_EXERCISE REQUIREMENTS_.
(A) In the APIFlask article below, condense the paragraph beginning "And this is great!" into two or three sentences that keep its main facts.
(B) Answer these questions using the APIFlask article below:
(i) Who is named as the lead author?
(ii) Which tool helps model and manage database data without writing SQL?
(iii) What are the two categories of data in an API?

Skip to main content

Keep Your Data DRY with APIFlask

· 13 min read
Gavyn Partlow
Lucas Gismondi
Andrew Hamilton

Lead Author: Gavyn
Co-Authors: Lucas, Andrew

Associated Repository: blog-dry_api_flask_demo

☔️ When it starts to rain

When working with a traditional Model/View/Controller approach, it is easy to fall suspect to code duplication. I've seen it with coworkers, friends, and even family. No one is safe from code duplication. However, there are some tips and tricks you can use with Flask to help protect yourself and your loved ones.

Data Sources

First, let's talk about where data comes from and how it can trick us into making the same models multiple times.

Database + SQLAlchemy

The main source of data in most backends is a database (it's in the name). If you've been around the block and done more than a few python APIs, you're probably familiar with tools like Flask and SQLAlchemy. SQLAlchemy is great to help you model and manage data in your database without ever writing a line of SQL, and that's every developer's dream.

When working with Flask and SQLAlchemy, you'll often see ORM models like this:

class Farmer(db.Model):
id: Mapped[int] = mapped_column(
Integer, primary_key=True,
)
created_at: Mapped[DateTime] = mapped_column(
DateTime, nullable=False, server_default=func.now(),
)
updated_at: Mapped[DateTime] = mapped_column(
DateTime, nullable=False, server_default=func.now(), onupdate=func.now(),
)
name: Mapped[str] = mapped_column(
String, nullable=False,
)

And this is great! You've got an abstraction of the columns in your farmer table. Not only can you read, create, update, and delete your farmers from your database with ease, but you can also make changes to the table itself, and SQLAlchemy will help you migrate your data. Very developer friendly and very useful!

APIs + Marshmallow

The next source of data in any API backend is the APIs themselves! You've got two categories of data: requests and responses. In many cases, developers follow a model/view/controller pattern, and the GET routes are returning something nearly identical to the ORM model.

Let's extend our example:

farmers_bp = APIBlueprint(
"farmers", __name__, enable_openapi=True
)

# Marshmallow Schema
class FarmerOut(Schema):
id = fields.Integer(required=True)
created_at = fields.DateTime(required=True)
updated_at = fields.DateTime(required=True)
name = fields.String(required=True)

# Flask Route
@farmers_bp.get("/<int:farmer_id>")
@farmers_bp.output(FarmerOut)

_SUPPLIED ENTRIES_.
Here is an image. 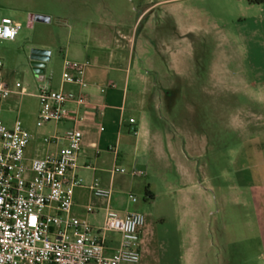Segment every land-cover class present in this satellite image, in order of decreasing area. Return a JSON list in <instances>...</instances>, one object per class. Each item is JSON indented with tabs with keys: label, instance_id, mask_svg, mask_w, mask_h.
Returning <instances> with one entry per match:
<instances>
[{
	"label": "rangeland",
	"instance_id": "1",
	"mask_svg": "<svg viewBox=\"0 0 264 264\" xmlns=\"http://www.w3.org/2000/svg\"><path fill=\"white\" fill-rule=\"evenodd\" d=\"M241 11L238 5L212 0H0V20L9 15L22 23L15 41L0 45V79L13 90L20 82L29 91L13 93L3 101L0 118L7 126L19 120L32 132L41 129L36 123L38 76L52 73L60 78L57 55L70 30L83 34L88 42L100 29L135 36L139 72L147 84L137 88L133 73L131 95L134 88L141 89L151 111L154 142L165 143L166 157L158 161L152 153L147 162L136 151V164L134 156L121 163L147 175L117 177L123 183L114 189L113 208L144 212L152 233V264H180V254L189 246L184 215L170 193L179 188L195 190L189 177H197V184L201 177L209 178L203 186L216 204L210 214H200L198 222L207 228L217 220L226 224L232 264H264L245 186L264 177V30L256 34L254 18L236 15ZM31 13L50 21L29 27ZM75 15L83 20L80 26L74 25ZM43 40L54 52L47 68L46 62L31 60L28 50L29 44ZM132 114L140 120L138 113ZM160 128L165 132L161 138ZM147 184L153 197L146 195ZM219 189L227 193L225 203ZM75 195L82 204L96 205V213L88 218L95 225L102 223L101 200L93 199L85 187L76 188ZM106 236L118 241L120 234L109 231Z\"/></svg>",
	"mask_w": 264,
	"mask_h": 264
},
{
	"label": "built area",
	"instance_id": "2",
	"mask_svg": "<svg viewBox=\"0 0 264 264\" xmlns=\"http://www.w3.org/2000/svg\"><path fill=\"white\" fill-rule=\"evenodd\" d=\"M21 28L20 21L3 17L0 45L15 40ZM89 64L66 58L62 83L82 88ZM38 80L37 127L69 119L74 125L62 133L43 135L41 140L47 151L30 156L28 148L34 134L19 120L7 126L0 118V264L140 263L141 236L146 224L143 212L133 210L122 215L107 203L102 223L95 225L73 211L78 187L84 185L93 199L109 201L114 194V189L104 186L98 177L85 185L78 174L83 152V131L78 123L82 118L67 104L80 108L91 103L90 97L83 91L52 88L44 73L39 74ZM14 88L0 79V108L11 94L28 92L20 82ZM100 129L104 127L101 125ZM62 143L65 145L60 148ZM111 172L142 174L119 165H114ZM84 208L87 215L96 213V205L91 201ZM109 231L120 234L119 247L112 254L106 252Z\"/></svg>",
	"mask_w": 264,
	"mask_h": 264
},
{
	"label": "crops",
	"instance_id": "3",
	"mask_svg": "<svg viewBox=\"0 0 264 264\" xmlns=\"http://www.w3.org/2000/svg\"><path fill=\"white\" fill-rule=\"evenodd\" d=\"M212 1L213 3L222 1L225 4L238 5L242 11L236 15H250L253 17L256 34H258V31L264 30V4H250L247 0ZM32 15L34 13H31L28 18L29 27L36 26L37 21L30 20ZM7 16L15 19L13 16ZM73 18L74 25L80 26V22L83 20L78 15L73 16ZM99 21L100 23L102 22L101 20ZM91 38L93 41L88 42L83 34L70 30L63 44V51L57 55L62 71L63 62L66 58L90 62L86 68L85 85L82 88L74 84H63L62 73L57 80L52 73L49 76L45 73L44 75H46L50 86L54 89L64 87L74 91H83L90 97L91 103L80 108H77L74 103L67 104L70 110L78 111L82 118L78 123V126L83 131V152L79 158L80 168L78 174L84 178L85 185L94 177H98L104 186H111L115 189L117 184L122 187L123 183L119 182L117 177H136L147 174L146 172L138 171L142 174L135 176L131 175V173H127L129 175H113L111 170L114 165L120 166L121 163H128L131 156H134L133 161L136 164V151H141V157L147 162L151 160L152 153H155L156 159L161 161L166 157L163 151L165 143L163 141L154 142L156 136H153V128L150 125L152 123L151 111L149 106L145 104L144 97L140 95L141 89L134 88V94L131 95V77L133 73V84L137 88L147 84V80L145 79L144 81L139 72L142 65L139 64L138 58H136L135 36L132 33L121 30L110 32L100 29L95 31ZM124 38H127V40H123ZM35 47L50 50V59L45 64L47 68L54 57L53 46L43 40L42 42L29 44L28 50ZM112 83L114 85H111ZM24 87L27 88V86ZM134 112L139 114L140 120L132 114ZM131 118L135 121L130 122ZM73 125V120L69 119L60 123H49L39 127L41 128L40 130L31 131L35 138L29 145L28 154L32 156L45 153L48 148L42 143V136L62 133ZM101 125L104 127L103 130L100 129ZM158 131L161 138V134H165V132L161 131V128ZM63 145L65 143H62L60 148ZM174 155L171 154V156ZM128 170H134L133 166L128 168ZM189 178L191 182H195V190H182L180 188L170 190L172 199L178 205L179 212L181 210L184 215L183 225L186 226L187 230L186 242L189 243L185 252L180 254V264H232V259L228 254L229 243L227 241L228 229L226 224L217 220L216 224L209 225L210 227L207 228L204 225L201 227L198 222L200 214H210L209 209L216 204L209 190L203 186L204 180L206 178L209 180V178L203 177L202 180L201 177L198 184L197 177ZM169 186L172 187L171 182H169ZM245 186L249 188L250 202L258 226L261 244L264 248V177H258V179L252 180L249 184H245ZM149 187V184L145 187L146 195L153 197ZM218 195L222 202L225 203L227 193L219 189ZM113 201L114 194L109 201L101 200V202H98L99 208L104 211V214L107 203L114 207ZM133 201H135V198H133ZM85 205L75 195L73 211L76 215H82L81 217L89 216L86 214ZM133 210L143 212L141 208H127L126 206L118 208L117 211L125 215ZM219 211L220 209L218 208L217 212ZM214 213L213 211L211 214L214 215ZM151 235L149 222L146 219L141 236L142 258L138 264H152L155 261L154 254L150 248L152 243ZM106 239V252L112 254L119 247L120 237L118 241H109L107 236Z\"/></svg>",
	"mask_w": 264,
	"mask_h": 264
},
{
	"label": "water",
	"instance_id": "4",
	"mask_svg": "<svg viewBox=\"0 0 264 264\" xmlns=\"http://www.w3.org/2000/svg\"><path fill=\"white\" fill-rule=\"evenodd\" d=\"M32 21H49L50 17L40 14H34L30 17ZM31 60L38 61L39 63H45L50 59V50L43 49V48H32L30 53ZM38 67L35 68L38 71Z\"/></svg>",
	"mask_w": 264,
	"mask_h": 264
},
{
	"label": "trees",
	"instance_id": "5",
	"mask_svg": "<svg viewBox=\"0 0 264 264\" xmlns=\"http://www.w3.org/2000/svg\"><path fill=\"white\" fill-rule=\"evenodd\" d=\"M250 4H264V0H247Z\"/></svg>",
	"mask_w": 264,
	"mask_h": 264
}]
</instances>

_IN RESPONSE_.
(A) The model abstracts the columns of the farmer table. It makes reading, creating, updating, and deleting farmers easy, and when the table itself changes, SQLAlchemy helps migrate the data. The approach is therefore developer friendly and useful.

(B)
(i) Gavyn
(ii) SQLAlchemy
(iii) Requests and responses